Stephanie's Story
“We're just out here living our lives, trying to parent, trying to get up every day, trying to go to work, doing the best we can while we're holding this part of us inside”.
I don't know if I have made sense of it. I have the super power where I can just tuck it all the way down.
I think of second bottle champagne, you can't put that cork back in. And once that cork is out, it's out there and you have to learn how to manage it and deal with it. I just turned inward. I lived in a dark place inside.
For me it was a family member. But when you're going through something like this and you're telling this ugly icky truth I mean that it’s just icky. It's all icky. No one wants to confront that or think about that happening.
It may have happened at my house. First my sister when she was two, so that would've made me seven. And I had this full-on whoa moment where I saw a photo of myself blowing out a candle, my seventh birthday. And it was at my grandparents' home from when I was little and they had this three story home.
Then we spent a lot of time at my grandparents' house. We had this great childhood of all of us cousins together, big sleepovers. We did every Christmas Eve there and all of us there. And now I recognize things.
I have a memory that isn't fully developed of being in the foldout bed in where we slept as kids, my sister and I, and someone coming into that bed.
That house and the bathroom, yeah, in the shower.
It was my grandparents' house. I know things happened in the bathroom. Everyone around me knows not to use Listerine. I've told every dentist I've ever had, please don't get me Listerine. I smell history now.
I burned my thumb and my grandmother said go upstairs to Poppa - he'll take care of it. Well, my grandfather took care of it and very different way. There was always pornography. He always had magazines out and things like that. So it was always this environment.

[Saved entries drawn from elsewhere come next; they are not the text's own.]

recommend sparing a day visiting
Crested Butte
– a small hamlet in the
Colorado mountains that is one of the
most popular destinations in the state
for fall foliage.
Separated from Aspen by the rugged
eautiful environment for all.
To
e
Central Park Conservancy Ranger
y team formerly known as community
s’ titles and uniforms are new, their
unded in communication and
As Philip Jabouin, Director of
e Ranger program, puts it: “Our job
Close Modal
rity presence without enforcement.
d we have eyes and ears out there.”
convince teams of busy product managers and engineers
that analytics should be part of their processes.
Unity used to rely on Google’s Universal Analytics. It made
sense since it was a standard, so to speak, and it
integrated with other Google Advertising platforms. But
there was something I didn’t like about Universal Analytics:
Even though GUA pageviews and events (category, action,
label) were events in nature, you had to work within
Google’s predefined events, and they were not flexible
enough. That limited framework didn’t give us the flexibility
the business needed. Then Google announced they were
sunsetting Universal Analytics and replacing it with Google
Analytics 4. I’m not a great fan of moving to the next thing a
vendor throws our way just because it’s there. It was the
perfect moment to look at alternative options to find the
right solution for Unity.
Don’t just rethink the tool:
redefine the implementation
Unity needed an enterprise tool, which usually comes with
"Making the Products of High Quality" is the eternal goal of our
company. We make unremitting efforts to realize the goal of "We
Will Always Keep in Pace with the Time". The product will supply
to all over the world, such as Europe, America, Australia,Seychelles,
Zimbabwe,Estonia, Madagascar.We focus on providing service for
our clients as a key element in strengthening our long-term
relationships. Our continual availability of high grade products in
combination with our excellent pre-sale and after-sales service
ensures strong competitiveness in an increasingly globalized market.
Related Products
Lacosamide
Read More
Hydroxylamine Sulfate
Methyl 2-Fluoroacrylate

Then the next minute I’m sitting on the couch, him asking me to brush his hair, comb his hair or brushing my hair. There's a photo of me sitting on his lap and we brushed his hair and I remember my grandma said, Oh, Papa used to love it when you “brushing hair”. I'm just like, now I hear it. Like, oh my gosh, how horrible. So it was so very secret. My grandmother busied herself doing things all the time downstairs. I'll never know if she knew anything.
And I can see my myself before I disclosed and how I looked. I see a difference in my face, my body, I feel like I wear my trauma on the outside now, whereas before it was contained. And it really does show in my face, and I'm not saying it's right or wrong, but there are times when I've mourned that moment of how much easier it was even though it was painful on the inside to just be that outside person.
This experience has given me certain powers of empathy. If there's anything that I tried to get across to people about to experience this that it's going to be really rough, but you're going to have some moments where you're just going to have these powerful moments of just being able to just let things out that have just been inside and living.
But I was hurting so bad and I needed family and I didn't have any as far as the family you grew up with, not the family that I have created.
There's so many of us out here and we're just out here living our lives, trying to parent, trying to get up every day, trying to go to work, doing the best we can while we're holding this part of us inside and whether or not someone wants to talk about or come through it. Just knowing, letting someone else know that, hey, I get it. I get it.
This network, men, women, whatever, that were there and knowing who those people are for you and having those people in your, in your pocket, in my case here, wherever they're going to be, is the most important thing because there's always going to be somebody.
And hey, if you're watching this and you need someone to talk to, talk to me in your head. I'll be there. I just mean it physically be there, but I'll be there.